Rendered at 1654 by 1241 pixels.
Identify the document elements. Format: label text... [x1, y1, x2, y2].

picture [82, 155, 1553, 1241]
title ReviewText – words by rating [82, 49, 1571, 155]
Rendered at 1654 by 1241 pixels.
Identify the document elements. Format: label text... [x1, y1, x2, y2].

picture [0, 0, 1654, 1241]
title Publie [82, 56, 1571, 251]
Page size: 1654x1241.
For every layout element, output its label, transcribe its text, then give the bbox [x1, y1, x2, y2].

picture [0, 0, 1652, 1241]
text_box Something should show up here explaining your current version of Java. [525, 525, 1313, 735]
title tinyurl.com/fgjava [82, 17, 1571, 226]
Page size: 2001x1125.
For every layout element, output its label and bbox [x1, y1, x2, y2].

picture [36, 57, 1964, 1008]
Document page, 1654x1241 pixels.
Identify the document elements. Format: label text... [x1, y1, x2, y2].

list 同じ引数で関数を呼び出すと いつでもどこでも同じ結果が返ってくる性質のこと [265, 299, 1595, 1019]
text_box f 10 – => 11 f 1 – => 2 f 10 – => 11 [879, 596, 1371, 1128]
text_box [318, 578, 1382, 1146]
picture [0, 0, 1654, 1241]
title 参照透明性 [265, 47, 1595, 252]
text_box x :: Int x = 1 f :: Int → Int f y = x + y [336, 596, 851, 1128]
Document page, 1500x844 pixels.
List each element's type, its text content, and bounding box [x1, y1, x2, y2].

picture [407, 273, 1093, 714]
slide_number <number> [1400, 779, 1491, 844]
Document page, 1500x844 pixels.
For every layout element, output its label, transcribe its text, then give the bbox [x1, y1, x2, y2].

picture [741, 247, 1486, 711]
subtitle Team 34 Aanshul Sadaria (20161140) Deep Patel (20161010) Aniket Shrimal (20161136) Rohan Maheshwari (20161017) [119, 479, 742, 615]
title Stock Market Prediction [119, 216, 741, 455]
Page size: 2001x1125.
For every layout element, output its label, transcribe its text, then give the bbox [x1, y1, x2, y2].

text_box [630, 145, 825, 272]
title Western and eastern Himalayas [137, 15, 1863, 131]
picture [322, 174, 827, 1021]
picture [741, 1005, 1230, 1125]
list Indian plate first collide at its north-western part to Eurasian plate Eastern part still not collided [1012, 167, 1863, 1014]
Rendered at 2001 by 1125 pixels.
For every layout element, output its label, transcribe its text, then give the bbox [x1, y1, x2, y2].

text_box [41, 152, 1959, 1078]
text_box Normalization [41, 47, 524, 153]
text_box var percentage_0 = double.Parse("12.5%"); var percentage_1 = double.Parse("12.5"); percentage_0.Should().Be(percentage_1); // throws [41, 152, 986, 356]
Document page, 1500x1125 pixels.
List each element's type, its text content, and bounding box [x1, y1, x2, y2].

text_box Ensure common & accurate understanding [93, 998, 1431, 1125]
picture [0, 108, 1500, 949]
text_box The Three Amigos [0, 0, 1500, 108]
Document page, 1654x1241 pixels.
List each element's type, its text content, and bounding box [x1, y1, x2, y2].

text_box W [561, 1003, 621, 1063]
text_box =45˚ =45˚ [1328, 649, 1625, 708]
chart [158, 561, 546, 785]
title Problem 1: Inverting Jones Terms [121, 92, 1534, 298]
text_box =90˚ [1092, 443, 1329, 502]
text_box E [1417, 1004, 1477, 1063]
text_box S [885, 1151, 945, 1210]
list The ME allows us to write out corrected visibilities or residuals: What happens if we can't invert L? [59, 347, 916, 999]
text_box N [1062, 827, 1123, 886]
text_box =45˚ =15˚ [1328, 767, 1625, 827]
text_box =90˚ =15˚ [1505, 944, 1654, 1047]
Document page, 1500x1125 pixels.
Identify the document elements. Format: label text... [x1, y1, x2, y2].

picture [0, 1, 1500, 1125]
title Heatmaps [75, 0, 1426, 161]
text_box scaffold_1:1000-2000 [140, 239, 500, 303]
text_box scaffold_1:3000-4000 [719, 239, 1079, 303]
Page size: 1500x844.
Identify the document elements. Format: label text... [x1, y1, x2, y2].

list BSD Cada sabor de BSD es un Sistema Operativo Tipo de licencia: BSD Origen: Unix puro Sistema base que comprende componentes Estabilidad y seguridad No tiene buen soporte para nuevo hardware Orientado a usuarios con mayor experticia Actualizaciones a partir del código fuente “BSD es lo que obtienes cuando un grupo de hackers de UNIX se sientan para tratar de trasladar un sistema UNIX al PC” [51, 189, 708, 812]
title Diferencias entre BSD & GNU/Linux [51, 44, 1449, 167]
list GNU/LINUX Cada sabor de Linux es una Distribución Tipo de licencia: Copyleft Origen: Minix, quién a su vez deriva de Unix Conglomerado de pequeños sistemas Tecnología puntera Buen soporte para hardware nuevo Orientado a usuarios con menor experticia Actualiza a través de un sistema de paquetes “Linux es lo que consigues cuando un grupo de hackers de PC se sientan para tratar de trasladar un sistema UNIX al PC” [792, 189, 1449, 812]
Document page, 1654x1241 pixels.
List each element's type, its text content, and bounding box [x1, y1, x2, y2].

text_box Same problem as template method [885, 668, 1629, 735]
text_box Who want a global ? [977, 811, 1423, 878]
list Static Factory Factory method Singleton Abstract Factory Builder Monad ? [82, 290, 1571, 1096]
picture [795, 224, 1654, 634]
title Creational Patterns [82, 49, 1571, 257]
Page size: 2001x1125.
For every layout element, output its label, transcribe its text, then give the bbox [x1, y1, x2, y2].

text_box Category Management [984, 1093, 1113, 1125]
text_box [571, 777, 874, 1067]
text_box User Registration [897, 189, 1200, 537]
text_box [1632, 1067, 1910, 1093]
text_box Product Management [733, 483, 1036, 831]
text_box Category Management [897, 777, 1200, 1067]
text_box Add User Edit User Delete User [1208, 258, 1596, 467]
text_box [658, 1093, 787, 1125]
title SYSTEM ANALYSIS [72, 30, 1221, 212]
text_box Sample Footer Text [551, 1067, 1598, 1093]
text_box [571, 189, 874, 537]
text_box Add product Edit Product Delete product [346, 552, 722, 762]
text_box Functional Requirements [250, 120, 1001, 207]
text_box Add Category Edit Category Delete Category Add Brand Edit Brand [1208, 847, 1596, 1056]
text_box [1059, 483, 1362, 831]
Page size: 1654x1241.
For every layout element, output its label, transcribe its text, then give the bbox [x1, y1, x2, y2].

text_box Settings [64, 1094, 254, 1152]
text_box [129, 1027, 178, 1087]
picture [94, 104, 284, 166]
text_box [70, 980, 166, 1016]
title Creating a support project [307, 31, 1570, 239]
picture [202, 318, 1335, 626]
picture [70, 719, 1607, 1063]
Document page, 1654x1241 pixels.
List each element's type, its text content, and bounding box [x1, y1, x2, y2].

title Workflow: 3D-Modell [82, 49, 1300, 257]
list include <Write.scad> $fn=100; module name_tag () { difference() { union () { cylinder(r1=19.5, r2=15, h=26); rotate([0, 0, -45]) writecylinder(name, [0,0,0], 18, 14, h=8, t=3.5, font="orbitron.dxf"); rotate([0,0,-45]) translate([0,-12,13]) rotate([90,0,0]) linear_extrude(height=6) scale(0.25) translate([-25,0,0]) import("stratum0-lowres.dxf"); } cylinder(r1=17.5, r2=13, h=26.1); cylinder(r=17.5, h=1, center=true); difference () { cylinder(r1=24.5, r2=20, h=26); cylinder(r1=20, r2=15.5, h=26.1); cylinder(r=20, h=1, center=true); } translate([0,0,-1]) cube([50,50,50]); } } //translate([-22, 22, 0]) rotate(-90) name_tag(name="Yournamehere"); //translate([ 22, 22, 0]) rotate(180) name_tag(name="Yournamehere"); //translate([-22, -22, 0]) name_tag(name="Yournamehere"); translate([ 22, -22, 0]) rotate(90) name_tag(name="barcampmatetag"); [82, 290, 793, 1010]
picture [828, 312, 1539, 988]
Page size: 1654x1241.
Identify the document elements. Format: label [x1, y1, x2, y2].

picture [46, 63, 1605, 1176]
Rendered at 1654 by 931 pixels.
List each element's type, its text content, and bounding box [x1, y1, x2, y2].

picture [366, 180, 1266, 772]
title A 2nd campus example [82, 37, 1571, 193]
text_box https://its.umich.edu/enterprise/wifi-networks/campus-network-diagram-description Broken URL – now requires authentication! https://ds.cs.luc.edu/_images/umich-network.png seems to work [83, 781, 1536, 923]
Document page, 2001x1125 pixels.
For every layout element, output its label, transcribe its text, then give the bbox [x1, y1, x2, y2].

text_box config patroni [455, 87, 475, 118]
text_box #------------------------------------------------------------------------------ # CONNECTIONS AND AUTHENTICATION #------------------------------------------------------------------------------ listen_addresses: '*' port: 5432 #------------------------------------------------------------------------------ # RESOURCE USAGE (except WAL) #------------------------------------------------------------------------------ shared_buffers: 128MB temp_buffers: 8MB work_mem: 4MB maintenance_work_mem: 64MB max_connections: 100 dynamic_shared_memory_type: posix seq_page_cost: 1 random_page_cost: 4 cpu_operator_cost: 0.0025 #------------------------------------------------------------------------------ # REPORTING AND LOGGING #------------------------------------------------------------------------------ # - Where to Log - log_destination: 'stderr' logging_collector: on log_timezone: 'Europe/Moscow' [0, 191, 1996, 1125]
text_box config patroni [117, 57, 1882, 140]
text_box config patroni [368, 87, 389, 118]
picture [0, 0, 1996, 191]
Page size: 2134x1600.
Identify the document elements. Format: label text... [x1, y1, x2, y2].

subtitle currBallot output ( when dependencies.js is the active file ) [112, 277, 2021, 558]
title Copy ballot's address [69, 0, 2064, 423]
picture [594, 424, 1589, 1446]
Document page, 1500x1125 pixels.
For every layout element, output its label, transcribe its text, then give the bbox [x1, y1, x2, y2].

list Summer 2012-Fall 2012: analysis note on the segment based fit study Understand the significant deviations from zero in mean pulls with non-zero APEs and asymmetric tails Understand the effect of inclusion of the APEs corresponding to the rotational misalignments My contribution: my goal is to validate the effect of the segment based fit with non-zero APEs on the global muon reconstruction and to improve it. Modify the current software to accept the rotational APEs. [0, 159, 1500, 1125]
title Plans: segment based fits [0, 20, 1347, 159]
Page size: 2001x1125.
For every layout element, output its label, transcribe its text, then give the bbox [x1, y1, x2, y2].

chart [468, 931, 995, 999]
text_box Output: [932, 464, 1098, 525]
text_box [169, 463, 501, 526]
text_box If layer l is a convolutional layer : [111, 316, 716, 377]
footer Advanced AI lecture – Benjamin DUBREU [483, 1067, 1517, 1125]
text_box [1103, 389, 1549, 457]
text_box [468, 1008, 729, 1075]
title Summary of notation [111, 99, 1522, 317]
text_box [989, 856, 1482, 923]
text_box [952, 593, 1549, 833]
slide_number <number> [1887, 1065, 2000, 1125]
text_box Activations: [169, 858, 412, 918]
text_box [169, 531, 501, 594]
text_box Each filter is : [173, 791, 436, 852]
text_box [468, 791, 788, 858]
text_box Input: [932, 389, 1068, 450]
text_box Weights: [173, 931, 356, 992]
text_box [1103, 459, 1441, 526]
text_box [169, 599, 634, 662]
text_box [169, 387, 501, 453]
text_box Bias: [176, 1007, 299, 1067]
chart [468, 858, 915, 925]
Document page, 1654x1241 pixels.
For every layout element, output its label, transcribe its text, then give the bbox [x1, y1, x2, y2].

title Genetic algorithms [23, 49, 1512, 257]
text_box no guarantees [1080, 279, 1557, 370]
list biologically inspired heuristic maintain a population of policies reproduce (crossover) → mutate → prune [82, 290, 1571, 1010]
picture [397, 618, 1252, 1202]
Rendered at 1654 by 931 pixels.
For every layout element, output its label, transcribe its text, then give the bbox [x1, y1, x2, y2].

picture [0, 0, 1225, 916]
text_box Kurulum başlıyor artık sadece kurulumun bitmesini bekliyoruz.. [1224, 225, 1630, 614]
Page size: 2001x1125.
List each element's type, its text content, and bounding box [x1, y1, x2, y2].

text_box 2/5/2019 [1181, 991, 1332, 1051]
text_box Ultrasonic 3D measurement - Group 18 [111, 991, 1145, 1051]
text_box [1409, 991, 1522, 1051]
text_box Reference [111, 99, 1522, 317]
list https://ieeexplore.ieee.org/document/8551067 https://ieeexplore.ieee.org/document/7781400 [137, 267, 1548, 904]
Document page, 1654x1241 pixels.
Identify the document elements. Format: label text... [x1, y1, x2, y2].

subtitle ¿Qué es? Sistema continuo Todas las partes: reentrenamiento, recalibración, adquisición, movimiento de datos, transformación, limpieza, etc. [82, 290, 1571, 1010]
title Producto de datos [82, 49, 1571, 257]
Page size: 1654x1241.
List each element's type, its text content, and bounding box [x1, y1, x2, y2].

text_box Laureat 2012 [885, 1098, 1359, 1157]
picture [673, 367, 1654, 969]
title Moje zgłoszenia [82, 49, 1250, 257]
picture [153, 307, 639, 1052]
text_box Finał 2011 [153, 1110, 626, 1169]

※

**GIVEN TASK**
Reproduce everything in the records above, from the line containing "Rendered at 2001 by 1125 pixels." down to the line containing "text_box The Three Amigos [0, 0, 1500, 108]", with both of those lines included and each line unchanged.

**TASK OUTPUT**
Rendered at 2001 by 1125 pixels.
For every layout element, output its label, transcribe its text, then give the bbox [x1, y1, x2, y2].

text_box [41, 152, 1959, 1078]
text_box Normalization [41, 47, 524, 153]
text_box var percentage_0 = double.Parse("12.5%"); var percentage_1 = double.Parse("12.5"); percentage_0.Should().Be(percentage_1); // throws [41, 152, 986, 356]
Document page, 1500x1125 pixels.
List each element's type, its text content, and bounding box [x1, y1, x2, y2].

text_box Ensure common & accurate understanding [93, 998, 1431, 1125]
picture [0, 108, 1500, 949]
text_box The Three Amigos [0, 0, 1500, 108]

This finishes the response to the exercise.